TEXT UNDER STUDY:
· · ·

5 Components Of Emotional Intelligence

If you think that all that there is to health is sleep, exercise, and diet, you’re off to a good start but you still may be neglecting other important factors of your overall wellbeing.

Your overall health is composed of several areas of wellness, including emotional wellness. But what constitutes emotional wellness? These five aspects of emotional wellness have been identified by the National Institute of Health.

While this article aims to offer a brief introduction to this topic and so will not go into great detail on how to improve aspects of your emotional wellness, identifying which of them maybe areas of concern for you can help you identify solutions or resources for further study.

1. Outlook

How you see the world and your place in it is an important aspect of your emotional wellness, largely because of how it impacts the other aspects. You will form relationships differently, find stress in different places, cope with loss differently, and understand yourself differently if you see yourself as a puppet of fate, a master of your own destiny, or anywhere in between.

Your outlook also includes how you see yourself in relation to other people, which can play a huge part in how you form relationships with those around you.

· · ·

QUESTIONS TO ANSWER:
1. Rewrite the passage on emotional wellness from "If you think" up to and including "your overall wellbeing.", replacing "overall wellbeing" with "general wellbeing".
2. According to the passage on emotional wellness, which activities will you carry out differently depending on whether you see yourself as a puppet of fate, a master of your own destiny, or anywhere in between? List all of them.
3. Answer these questions using the passage on emotional wellness:
(a) Which three things does the opening sentence name as what some people think health consists of?
(b) Which body does the passage say identified the five aspects of emotional wellness?
(c) Besides how you see the world and your place in it, what else does your outlook include?

[Records from a data source]

· · ·

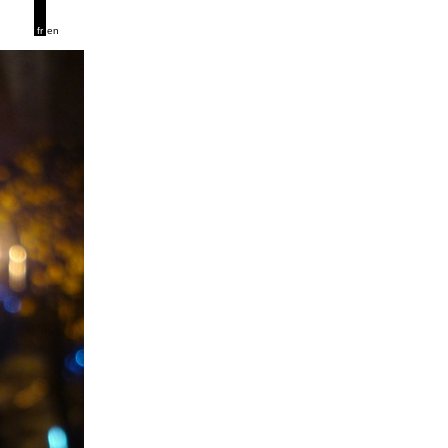
fr
en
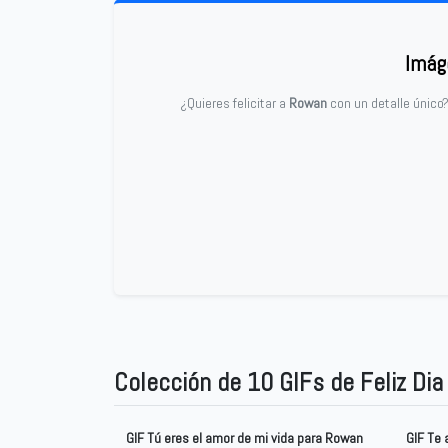
Imág
¿Quieres felicitar a
Rowan
con un detalle único
Colección de 10 GIFs de Feliz Di
GIF Tú eres el amor de mi vida para Rowan
GIF Te 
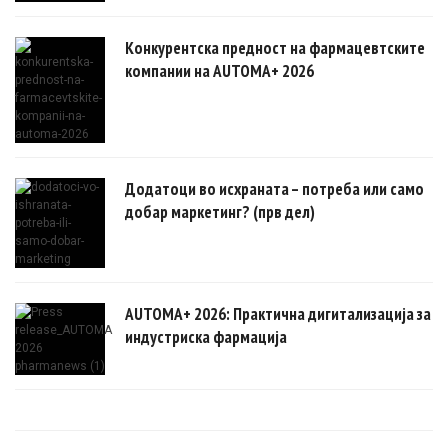
Конкурентска предност на фармацевтските
компании на AUTOMA+ 2026
Додатоци во исхраната – потреба или само
добар маркетинг? (прв дел)
AUTOMA+ 2026: Практична дигитализација за
индустриска фармација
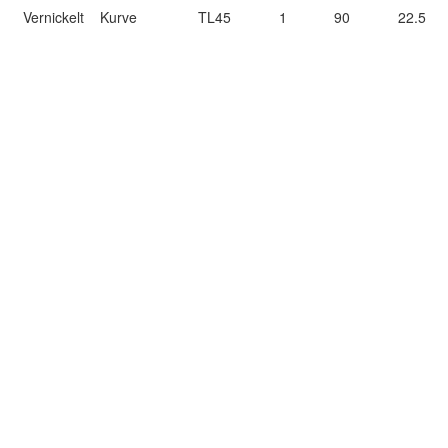
Vernickelt
Kurve
TL45
1
90
22.5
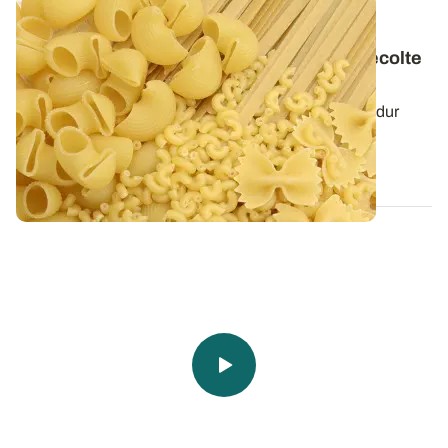
Enquête FranceAgriMer / ARVALIS - La
plaquette « Qualité des blés durs » de la récolte
2025 est disponible
Retrouvez les résultats des 130 échantillons de blé dur
prélevés à l’entrée des silos de...
29 SEPT. 2025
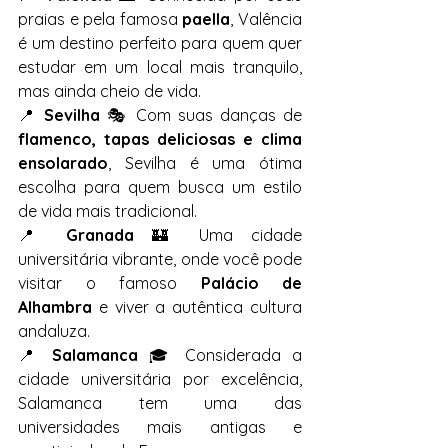
praias e pela famosa 
paella
, Valência 
é um destino perfeito para quem quer 
estudar em um local mais tranquilo, 
mas ainda cheio de vida.
📍 
Sevilha
 🎭 Com suas danças de 
flamenco, tapas deliciosas e clima 
ensolarado
, Sevilha é uma ótima 
escolha para quem busca um estilo 
de vida mais tradicional.
📍 
Granada
 🏰 Uma cidade 
universitária vibrante, onde você pode 
visitar o famoso 
Palácio de 
Alhambra
 e viver a autêntica cultura 
andaluza.
📍 
Salamanca
 🎓 Considerada a 
cidade universitária por excelência, 
Salamanca tem uma das 
universidades mais antigas e 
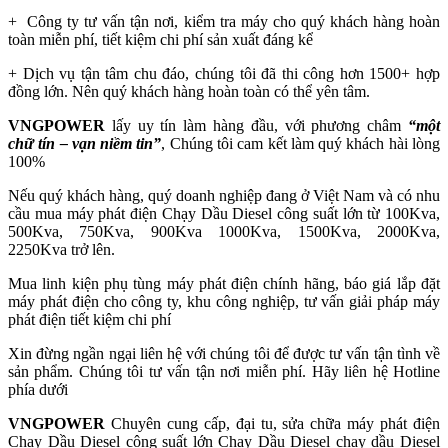
+ Công ty tư vấn tận nơi, kiểm tra máy cho quý khách hàng hoàn
toàn miễn phí, tiết kiệm chi phí sản xuất đáng kể
+ Dịch vụ tận tâm chu đáo, chúng tôi đã thi công hơn 1500+ hợp
đồng lớn. Nên quý khách hàng hoàn toàn có thể yên tâm.
VNGPOWER
lấy uy tín làm hàng đầu, với phương châm
“một
chữ tín – vạn niềm tin”
, Chúng tôi cam kết làm quý khách hài lòng
100%
Nếu quý khách hàng, quý doanh nghiệp đang ở Việt Nam
và có nhu
cầu mua máy phát điện Chạy Dầu Diesel công suất lớn từ 100Kva,
500Kva, 750Kva, 900Kva 1000Kva, 1500Kva, 2000Kva,
2250Kva trở lên.
Mua linh kiện phụ tùng máy phát điện chính hãng, báo giá lắp đặt
máy phát điện cho công ty, khu công nghiệp, tư vấn giải pháp máy
phát điện tiết kiệm chi phí
Xin đừng ngần ngại liên hệ với chúng tôi để được tư vấn tận tình về
sản phẩm. Chúng tôi tư vấn tận nơi miễn phí. Hãy liên hệ Hotline
phía dưới
VNGPOWER
Chuyên cung cấp, đại tu, sửa chữa máy phát điện
Chạy Dầu Diesel công suất lớn Chạy Dầu Diesel chạy dầu Diesel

· · ·

TASK-BY-TASK SOLUTIONS:
1.
If you think that all that there is to health is sleep, exercise, and diet, you’re off to a good start but you still may be neglecting other important factors of your general wellbeing.

2.
- Forming relationships
- Finding stress in different places
- Coping with loss
- Understanding yourself

3.
(a) Sleep, exercise, and diet.
(b) The National Institute of Health.
(c) How you see yourself in relation to other people.